Optimize AI Workloads with SageMaker HyperPod Scheduling

Published Date : 15/09/2025

Discover how Amazon SageMaker HyperPod task governance can optimize training efficiency and network latency for your AI workloads by leveraging topology-aware scheduling.

Today, Amazon SageMaker HyperPod introduces a new capability to help optimize the training efficiency and network latency of your AI workloads. This feature, known as topology-aware scheduling, streamlines resource allocation and enhances compute resource utilization across teams and projects on Amazon Elastic Kubernetes Service (Amazon EKS) clusters. Administrators can now govern accelerated compute allocation and enforce task priority policies, which improves resource utilization and enables organizations to focus on accelerating generative AI innovation and reducing time to market.

Generative AI workloads often require extensive network communication across Amazon Elastic Compute Cloud (Amazon EC2) instances.
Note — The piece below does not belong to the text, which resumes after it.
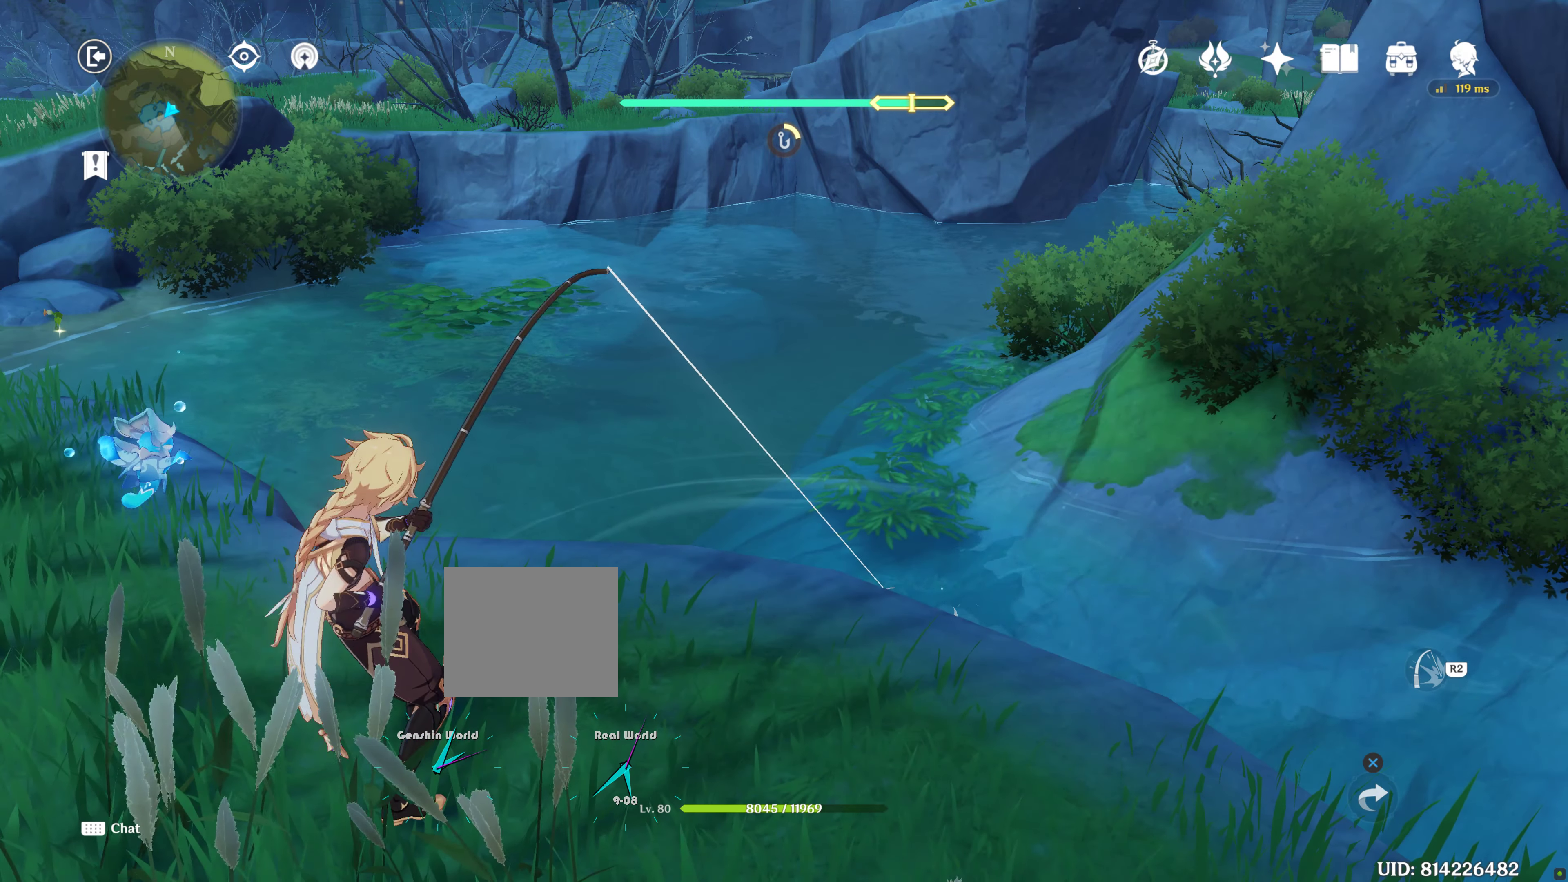
{"buttons": ["R2"], "left_stick": "center", "right_stick": "center", "events": [[366, "R2", "down"]]}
The network bandwidth between these instances significantly impacts both workload runtime and processing latency. The physical placement of instances within a data center’s hierarchical infrastructure plays a crucial role in this. Data centers are organized into nested organizational units such as network nodes and node sets, with multiple instances per network node and multiple network nodes per node set. For example, instances within the same organizational unit experience faster processing times compared to those across different units. This means that fewer network hops between instances result in lower communication latency.

To optimize the placement of your generative AI workloads in your SageMaker HyperPod clusters, you can use EC2 network topology information during your job submissions. EC2 instance topology is described by a set of nodes, with one node in each layer of the network. Refer to the official AWS documentation for details on how EC2 topology is arranged. Network topology labels offer several key benefits:

- Reduced latency by minimizing network hops and routing traffic to nearby instances.

- Improved training efficiency by optimizing workload placement across network resources.

With topology-aware scheduling for SageMaker HyperPod task governance, you can use topology network labels to schedule your jobs with optimized network communication, thereby improving task efficiency and resource utilization for your AI workloads.

In this post, we introduce topology-aware scheduling with SageMaker HyperPod task governance by submitting jobs that represent hierarchical network information. We provide details on how to use SageMaker HyperPod task governance to optimize your job efficiency.

Solution Overview

Data scientists interact with SageMaker HyperPod clusters to train, fine-tune, and deploy models on accelerated compute instances. It’s essential to ensure that data scientists have the necessary capacity and permissions when interacting with clusters of GPUs. To implement topology-aware scheduling, you first confirm the topology information for all nodes in your cluster, run a script to identify instances on the same network nodes, and finally schedule a topology-aware training task on your cluster. This workflow provides higher visibility and control over the placement of your training instances.

Prerequisites

To get started with topology-aware scheduling, you must have the following prerequisites:

- An EKS cluster.

- A SageMaker HyperPod cluster with instances enabled for topology information.

- The SageMaker HyperPod task governance add-on installed (version 1.2.2 or later).

- Kubectl installed.

- (Optional) The SageMaker HyperPod CLI installed.

Get Node Topology Information

Run the following command to show node labels in your cluster. This command provides network topology information for each instance.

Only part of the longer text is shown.